[Saved entries]
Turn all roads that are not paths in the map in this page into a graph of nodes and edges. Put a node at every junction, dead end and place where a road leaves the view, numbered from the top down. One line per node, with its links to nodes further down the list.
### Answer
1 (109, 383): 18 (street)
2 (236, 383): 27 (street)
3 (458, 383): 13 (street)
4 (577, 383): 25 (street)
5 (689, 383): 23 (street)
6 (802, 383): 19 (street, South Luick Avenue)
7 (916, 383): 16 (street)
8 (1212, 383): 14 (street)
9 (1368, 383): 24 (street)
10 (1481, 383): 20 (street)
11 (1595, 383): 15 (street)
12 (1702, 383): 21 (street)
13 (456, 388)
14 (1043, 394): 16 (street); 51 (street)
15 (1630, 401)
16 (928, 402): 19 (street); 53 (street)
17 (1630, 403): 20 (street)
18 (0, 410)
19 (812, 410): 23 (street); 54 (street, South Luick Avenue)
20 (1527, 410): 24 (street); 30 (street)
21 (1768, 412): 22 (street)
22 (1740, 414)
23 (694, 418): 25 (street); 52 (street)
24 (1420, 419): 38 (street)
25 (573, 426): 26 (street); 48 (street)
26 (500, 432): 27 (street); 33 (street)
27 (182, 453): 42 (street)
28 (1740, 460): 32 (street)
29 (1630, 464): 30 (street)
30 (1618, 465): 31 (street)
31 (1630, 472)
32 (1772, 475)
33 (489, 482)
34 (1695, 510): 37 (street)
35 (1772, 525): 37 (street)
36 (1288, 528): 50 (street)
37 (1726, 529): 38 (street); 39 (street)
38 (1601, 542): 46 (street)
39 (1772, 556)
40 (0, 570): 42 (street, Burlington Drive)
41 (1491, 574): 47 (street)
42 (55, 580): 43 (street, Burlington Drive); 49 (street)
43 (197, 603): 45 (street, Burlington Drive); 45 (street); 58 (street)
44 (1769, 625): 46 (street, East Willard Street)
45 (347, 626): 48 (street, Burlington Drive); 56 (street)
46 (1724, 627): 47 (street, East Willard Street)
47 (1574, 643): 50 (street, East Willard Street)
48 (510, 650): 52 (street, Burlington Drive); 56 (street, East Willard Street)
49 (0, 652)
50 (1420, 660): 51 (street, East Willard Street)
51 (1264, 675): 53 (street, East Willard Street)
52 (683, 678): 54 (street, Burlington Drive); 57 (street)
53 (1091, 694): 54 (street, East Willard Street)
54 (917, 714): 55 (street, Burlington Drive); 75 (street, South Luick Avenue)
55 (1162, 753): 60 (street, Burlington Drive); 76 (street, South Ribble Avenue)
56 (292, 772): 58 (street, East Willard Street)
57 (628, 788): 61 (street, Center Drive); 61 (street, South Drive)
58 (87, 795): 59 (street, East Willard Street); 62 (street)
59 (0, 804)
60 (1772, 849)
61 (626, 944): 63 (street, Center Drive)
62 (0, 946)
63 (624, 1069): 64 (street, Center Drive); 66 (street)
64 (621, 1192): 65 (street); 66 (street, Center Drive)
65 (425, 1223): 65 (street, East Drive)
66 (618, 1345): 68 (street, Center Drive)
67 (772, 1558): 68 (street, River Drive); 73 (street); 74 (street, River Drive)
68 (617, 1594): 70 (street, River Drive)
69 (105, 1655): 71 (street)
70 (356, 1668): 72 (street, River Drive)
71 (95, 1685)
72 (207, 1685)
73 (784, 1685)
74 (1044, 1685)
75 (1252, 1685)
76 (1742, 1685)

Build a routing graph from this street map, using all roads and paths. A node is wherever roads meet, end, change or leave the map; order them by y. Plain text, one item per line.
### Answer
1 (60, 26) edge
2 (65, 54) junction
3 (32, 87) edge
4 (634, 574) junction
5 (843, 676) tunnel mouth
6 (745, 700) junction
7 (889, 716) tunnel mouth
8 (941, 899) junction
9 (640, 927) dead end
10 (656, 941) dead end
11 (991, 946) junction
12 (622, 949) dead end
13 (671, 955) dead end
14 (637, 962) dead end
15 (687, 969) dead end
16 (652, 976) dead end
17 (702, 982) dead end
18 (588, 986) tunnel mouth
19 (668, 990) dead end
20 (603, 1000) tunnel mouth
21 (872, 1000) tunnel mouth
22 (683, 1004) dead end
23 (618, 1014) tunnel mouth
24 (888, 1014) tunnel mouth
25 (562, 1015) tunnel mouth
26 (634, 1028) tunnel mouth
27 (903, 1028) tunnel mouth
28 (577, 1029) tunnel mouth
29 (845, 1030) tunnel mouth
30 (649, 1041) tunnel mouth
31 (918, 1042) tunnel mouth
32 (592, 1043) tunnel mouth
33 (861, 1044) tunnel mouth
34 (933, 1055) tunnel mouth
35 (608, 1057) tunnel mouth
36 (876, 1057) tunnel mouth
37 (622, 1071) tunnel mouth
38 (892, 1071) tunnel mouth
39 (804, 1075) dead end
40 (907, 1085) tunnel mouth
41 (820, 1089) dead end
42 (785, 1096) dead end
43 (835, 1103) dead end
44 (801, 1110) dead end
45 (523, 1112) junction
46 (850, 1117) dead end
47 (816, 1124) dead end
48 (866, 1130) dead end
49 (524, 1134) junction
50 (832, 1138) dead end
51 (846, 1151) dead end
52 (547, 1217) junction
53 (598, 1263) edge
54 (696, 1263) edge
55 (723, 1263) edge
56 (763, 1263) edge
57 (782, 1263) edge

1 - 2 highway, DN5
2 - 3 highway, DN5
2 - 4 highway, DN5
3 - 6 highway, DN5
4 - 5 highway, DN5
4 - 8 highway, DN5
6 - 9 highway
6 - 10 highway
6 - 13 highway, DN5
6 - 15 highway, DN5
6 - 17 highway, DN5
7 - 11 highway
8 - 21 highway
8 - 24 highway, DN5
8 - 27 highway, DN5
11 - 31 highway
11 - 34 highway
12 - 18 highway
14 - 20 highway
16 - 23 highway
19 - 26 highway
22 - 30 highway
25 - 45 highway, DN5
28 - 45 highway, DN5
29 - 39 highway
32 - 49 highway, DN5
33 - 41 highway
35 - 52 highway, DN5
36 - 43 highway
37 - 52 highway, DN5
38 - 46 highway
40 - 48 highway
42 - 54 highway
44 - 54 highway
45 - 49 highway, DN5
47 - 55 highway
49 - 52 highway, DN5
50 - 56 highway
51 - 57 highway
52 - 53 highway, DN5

### Exercise details
All of the records above should be copied exactly.

### Output of the exercise
Turn all roads that are not paths in the map in this page into a graph of nodes and edges. Put a node at every junction, dead end and place where a road leaves the view, numbered from the top down. One line per node, with its links to nodes further down the list.
### Answer
1 (109, 383): 18 (street)
2 (236, 383): 27 (street)
3 (458, 383): 13 (street)
4 (577, 383): 25 (street)
5 (689, 383): 23 (street)
6 (802, 383): 19 (street, South Luick Avenue)
7 (916, 383): 16 (street)
8 (1212, 383): 14 (street)
9 (1368, 383): 24 (street)
10 (1481, 383): 20 (street)
11 (1595, 383): 15 (street)
12 (1702, 383): 21 (street)
13 (456, 388)
14 (1043, 394): 16 (street); 51 (street)
15 (1630, 401)
16 (928, 402): 19 (street); 53 (street)
17 (1630, 403): 20 (street)
18 (0, 410)
19 (812, 410): 23 (street); 54 (street, South Luick Avenue)
20 (1527, 410): 24 (street); 30 (street)
21 (1768, 412): 22 (street)
22 (1740, 414)
23 (694, 418): 25 (street); 52 (street)
24 (1420, 419): 38 (street)
25 (573, 426): 26 (street); 48 (street)
26 (500, 432): 27 (street); 33 (street)
27 (182, 453): 42 (street)
28 (1740, 460): 32 (street)
29 (1630, 464): 30 (street)
30 (1618, 465): 31 (street)
31 (1630, 472)
32 (1772, 475)
33 (489, 482)
34 (1695, 510): 37 (street)
35 (1772, 525): 37 (street)
36 (1288, 528): 50 (street)
37 (1726, 529): 38 (street); 39 (street)
38 (1601, 542): 46 (street)
39 (1772, 556)
40 (0, 570): 42 (street, Burlington Drive)
41 (1491, 574): 47 (street)
42 (55, 580): 43 (street, Burlington Drive); 49 (street)
43 (197, 603): 45 (street, Burlington Drive); 45 (street); 58 (street)
44 (1769, 625): 46 (street, East Willard Street)
45 (347, 626): 48 (street, Burlington Drive); 56 (street)
46 (1724, 627): 47 (street, East Willard Street)
47 (1574, 643): 50 (street, East Willard Street)
48 (510, 650): 52 (street, Burlington Drive); 56 (street, East Willard Street)
49 (0, 652)
50 (1420, 660): 51 (street, East Willard Street)
51 (1264, 675): 53 (street, East Willard Street)
52 (683, 678): 54 (street, Burlington Drive); 57 (street)
53 (1091, 694): 54 (street, East Willard Street)
54 (917, 714): 55 (street, Burlington Drive); 75 (street, South Luick Avenue)
55 (1162, 753): 60 (street, Burlington Drive); 76 (street, South Ribble Avenue)
56 (292, 772): 58 (street, East Willard Street)
57 (628, 788): 61 (street, Center Drive); 61 (street, South Drive)
58 (87, 795): 59 (street, East Willard Street); 62 (street)
59 (0, 804)
60 (1772, 849)
61 (626, 944): 63 (street, Center Drive)
62 (0, 946)
63 (624, 1069): 64 (street, Center Drive); 66 (street)
64 (621, 1192): 65 (street); 66 (street, Center Drive)
65 (425, 1223): 65 (street, East Drive)
66 (618, 1345): 68 (street, Center Drive)
67 (772, 1558): 68 (street, River Drive); 73 (street); 74 (street, River Drive)
68 (617, 1594): 70 (street, River Drive)
69 (105, 1655): 71 (street)
70 (356, 1668): 72 (street, River Drive)
71 (95, 1685)
72 (207, 1685)
73 (784, 1685)
74 (1044, 1685)
75 (1252, 1685)
76 (1742, 1685)

Build a routing graph from this street map, using all roads and paths. A node is wherever roads meet, end, change or leave the map; order them by y. Plain text, one item per line.
### Answer
1 (60, 26) edge
2 (65, 54) junction
3 (32, 87) edge
4 (634, 574) junction
5 (843, 676) tunnel mouth
6 (745, 700) junction
7 (889, 716) tunnel mouth
8 (941, 899) junction
9 (640, 927) dead end
10 (656, 941) dead end
11 (991, 946) junction
12 (622, 949) dead end
13 (671, 955) dead end
14 (637, 962) dead end
15 (687, 969) dead end
16 (652, 976) dead end
17 (702, 982) dead end
18 (588, 986) tunnel mouth
19 (668, 990) dead end
20 (603, 1000) tunnel mouth
21 (872, 1000) tunnel mouth
22 (683, 1004) dead end
23 (618, 1014) tunnel mouth
24 (888, 1014) tunnel mouth
25 (562, 1015) tunnel mouth
26 (634, 1028) tunnel mouth
27 (903, 1028) tunnel mouth
28 (577, 1029) tunnel mouth
29 (845, 1030) tunnel mouth
30 (649, 1041) tunnel mouth
31 (918, 1042) tunnel mouth
32 (592, 1043) tunnel mouth
33 (861, 1044) tunnel mouth
34 (933, 1055) tunnel mouth
35 (608, 1057) tunnel mouth
36 (876, 1057) tunnel mouth
37 (622, 1071) tunnel mouth
38 (892, 1071) tunnel mouth
39 (804, 1075) dead end
40 (907, 1085) tunnel mouth
41 (820, 1089) dead end
42 (785, 1096) dead end
43 (835, 1103) dead end
44 (801, 1110) dead end
45 (523, 1112) junction
46 (850, 1117) dead end
47 (816, 1124) dead end
48 (866, 1130) dead end
49 (524, 1134) junction
50 (832, 1138) dead end
51 (846, 1151) dead end
52 (547, 1217) junction
53 (598, 1263) edge
54 (696, 1263) edge
55 (723, 1263) edge
56 (763, 1263) edge
57 (782, 1263) edge

1 - 2 highway, DN5
2 - 3 highway, DN5
2 - 4 highway, DN5
3 - 6 highway, DN5
4 - 5 highway, DN5
4 - 8 highway, DN5
6 - 9 highway
6 - 10 highway
6 - 13 highway, DN5
6 - 15 highway, DN5
6 - 17 highway, DN5
7 - 11 highway
8 - 21 highway
8 - 24 highway, DN5
8 - 27 highway, DN5
11 - 31 highway
11 - 34 highway
12 - 18 highway
14 - 20 highway
16 - 23 highway
19 - 26 highway
22 - 30 highway
25 - 45 highway, DN5
28 - 45 highway, DN5
29 - 39 highway
32 - 49 highway, DN5
33 - 41 highway
35 - 52 highway, DN5
36 - 43 highway
37 - 52 highway, DN5
38 - 46 highway
40 - 48 highway
42 - 54 highway
44 - 54 highway
45 - 49 highway, DN5
47 - 55 highway
49 - 52 highway, DN5
50 - 56 highway
51 - 57 highway
52 - 53 highway, DN5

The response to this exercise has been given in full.